素敵な学園生活5
ナイジェルは男爵家令息や平民の者達と一緒に、五人で話をしていた。
平民とは言っても貴族の血など今やどこにでも入っている。
権力を笠に着て、女性に手を出していたらそうなる事は当たり前で、二十人も浮気相手をつくり血をばらまいた者達もいるので、おかげで貴族の尊い血とやらは地に落ち、今では家名を大事にするのが主流となっていた。
滑稽だな、とナイジェルは内心思っていたのだが、その様子に気づいた男爵家出身のバルトが声をかける。
「どうかしました?」
「いやなに、お前達と話していると貴族の血の事を思い出してな。あれだけ貴族の血を大事にしたご先祖様が、自らの手で壊したのだと思うと、言っている事とやっている事が違いすぎて滑稽だと思ったんだ。話の邪魔をしてすまない」
そう言ってナイジェルは謝罪した。
「昔ならナイジェルさんに声もかけられませんでしたね」
平民のマイクが微笑んで答える。
「そんな事を言ってる僕ですけど、ナイジェルさんが言った貴族の血が入ってるんですよね」
続けて言った言葉に皆が驚く。
そんな事、今まで聞いた事もなかった。
「え?マイク、お前の家にもか?俺の家もだよ」
「俺の家も入ってるな。2人ぐらい」
平民のアーロンとクレイが続く。
全員で顔を見合せ、ブハッ、と笑ってしまった。
「ま、まさか全員か。俺より高位の家はいないだろうな?」
笑いながらナイジェルが言うと、そっと二人が手を上げる。それを見てさらにナイジェルは笑った。

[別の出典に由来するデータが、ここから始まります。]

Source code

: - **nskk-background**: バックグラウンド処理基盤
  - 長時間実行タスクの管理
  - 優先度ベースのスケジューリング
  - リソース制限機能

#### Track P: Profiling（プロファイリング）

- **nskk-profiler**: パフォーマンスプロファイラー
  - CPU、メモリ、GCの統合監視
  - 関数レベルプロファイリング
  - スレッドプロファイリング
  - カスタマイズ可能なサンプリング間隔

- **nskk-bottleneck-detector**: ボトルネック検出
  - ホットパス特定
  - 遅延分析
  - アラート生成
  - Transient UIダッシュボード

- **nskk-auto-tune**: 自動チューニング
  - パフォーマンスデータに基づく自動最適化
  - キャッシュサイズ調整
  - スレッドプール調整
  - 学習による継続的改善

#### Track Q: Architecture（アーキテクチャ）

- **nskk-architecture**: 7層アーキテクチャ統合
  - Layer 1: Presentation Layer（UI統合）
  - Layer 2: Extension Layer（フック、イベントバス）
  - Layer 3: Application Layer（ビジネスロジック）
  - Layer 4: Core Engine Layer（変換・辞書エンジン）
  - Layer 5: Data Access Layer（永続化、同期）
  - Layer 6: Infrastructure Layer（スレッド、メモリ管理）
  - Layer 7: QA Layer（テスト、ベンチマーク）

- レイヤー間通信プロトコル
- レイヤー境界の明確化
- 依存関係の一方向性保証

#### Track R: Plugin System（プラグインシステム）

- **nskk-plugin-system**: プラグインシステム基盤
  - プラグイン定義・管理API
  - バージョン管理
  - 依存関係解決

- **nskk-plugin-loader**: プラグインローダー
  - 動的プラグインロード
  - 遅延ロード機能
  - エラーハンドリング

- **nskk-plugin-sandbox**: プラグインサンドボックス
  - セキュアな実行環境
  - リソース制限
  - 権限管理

マイクとクレイは二人で顔を見合せながら何かが通じあっているような顔をしている。
「マイク、クレイそうなのか?俺は伯爵家と子爵家なのに」
アーロンは残念そうにそう言う。
男爵家出身のバルトは遠い目をしていた。全員俺より爵位が上ってどういう事だ、と呟いている。
バルトは珍しい生粋の男爵家の血族だった。
「そうですよ。だいたい貴族の息子が四人いたとして、全員が沢山の女性に手を出したらそうなりますって。昔は下劣な平民とか見下しながら、拒否権のない女性に手を出してましたからね。下劣な平民と見下すなら手を出すなって感じなんですけど、下半身だけ正直者で困ります」
ため息を吐きながらマイクはそう言うが、確かにマイクの顔は整っている。ご先祖様の女性ならすぐに手を出されただろう。

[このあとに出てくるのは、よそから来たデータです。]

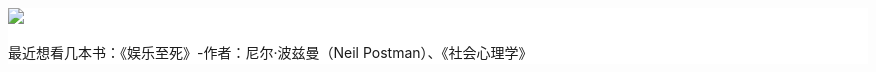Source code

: ![](https://github.com/gcpaas/DataRoom/blob/master/doc/images/%E5%A4%A7%E5%B1%8F%E7%AE%A1%E7%90%86.png?raw=true)



最近想看几本书：《娱乐至死》-作者：尼尔·波兹曼（Neil Postman）、《社会心理学》
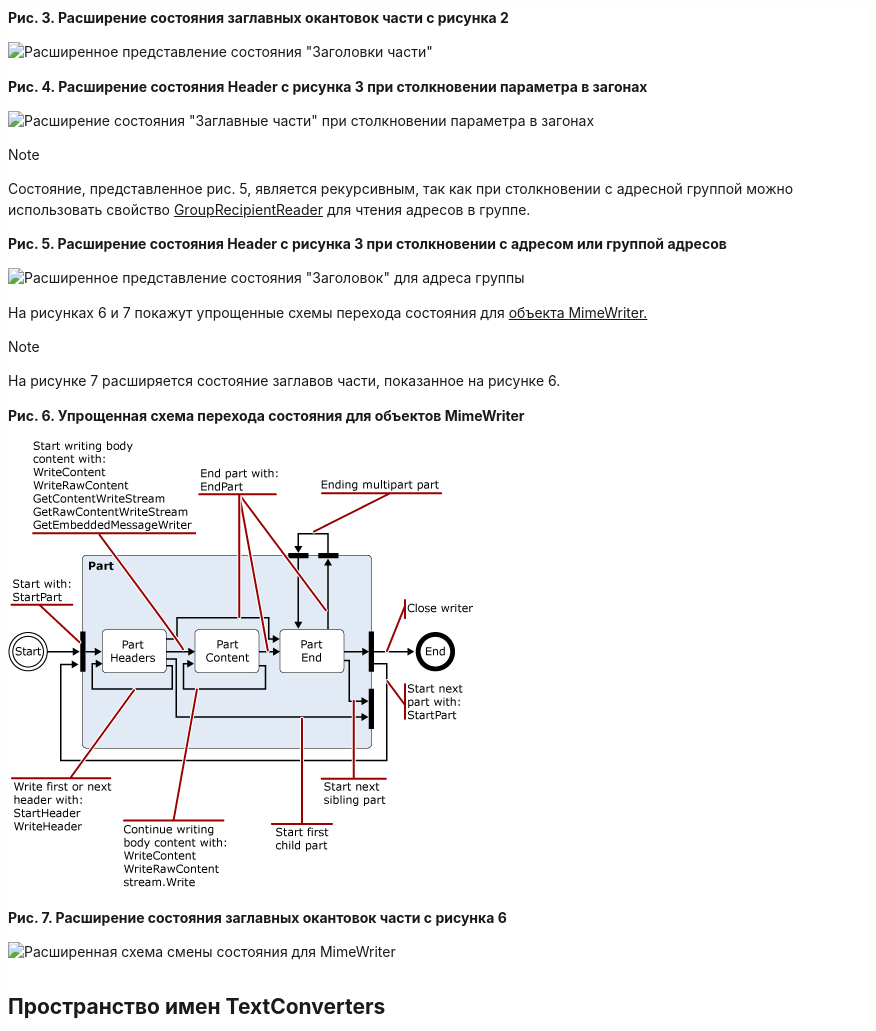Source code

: **Рис. 3. Расширение состояния заглавных окантовок части с рисунка 2**

![Расширенное представление состояния "Заголовки части"](media/MimeReader_StateDiagram_02.gif)
  
**Рис. 4. Расширение состояния Header с рисунка 3 при столкновении параметра в загонах**

![Расширение состояния "Заглавные части" при столкновении параметра в загонах](media/MimeReader_StateDiagram_03.gif)
  
> [!NOTE]
> Состояние, представленное рис. 5, является рекурсивным, так как при столкновении с адресной группой можно использовать свойство [GroupRecipientReader](https://msdn.microsoft.com/library/Microsoft.Exchange.Data.Mime.MimeAddressReader.GroupRecipientReader.aspx) для чтения адресов в группе. 
  
**Рис. 5. Расширение состояния Header с рисунка 3 при столкновении с адресом или группой адресов**

![Расширенное представление состояния "Заголовок" для адреса группы](media/MimeReader_StateDiagram_04.gif)
  
На рисунках 6 и 7 покажут упрощенные схемы перехода состояния для [объекта MimeWriter.](https://msdn.microsoft.com/library/Microsoft.Exchange.Data.Mime.MimeWriter.aspx) 
  
> [!NOTE]
> На рисунке 7 расширяется состояние заглавов части, показанное на рисунке 6. 
  
**Рис. 6. Упрощенная схема перехода состояния для объектов MimeWriter**

![Схема смены состояния для MimeWriter](media/MimeWriter_TopLevel.gif)
  
**Рис. 7. Расширение состояния заглавных окантовок части с рисунка 6**

![Расширенная схема смены состояния для MimeWriter](media/MimeWriter_Diagram_Expansion.gif)
  
## <a name="textconverters-namespace"></a>Пространство имен TextConverters
<a name="TextConverters"> </a>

クレイの方を見ると、そちらも男前だ。骨格も真っ直ぐで清々しい感じがする。ご先祖様は苦労したかもしれない。
「時代が変わって本当に良かったな」
しみじみとナイジェルはそう言った。
それを見ながらマイクは思い出す。
「そうですね。時代が変わったと言えば、ナイジェルさんの婚約者もそうですよね。女性は男性の言う事に従うのが普通でしたが今では・・・・」
マイクはナイジェルを見て首を振る。
「ちょっと待て、凄く怖いんだが何があった!?」
「ナイジェルさんの机の中にですけど、ミレイダ様が手作りのキュウリの縫いぐるみを詰め込んでいました。キュウリ、嫌いなんですか?」
「・・っ、くだらない事をっ」
確かにマイクの言う通り、ナイジェルはキュウリが苦手だった。
ナイジェルの机からは緑の長い物体が、でろん、とはみ出している。
「時代は変わりましたね」
マイクの言葉にアーロン、クレイ、バルトは頷いていた。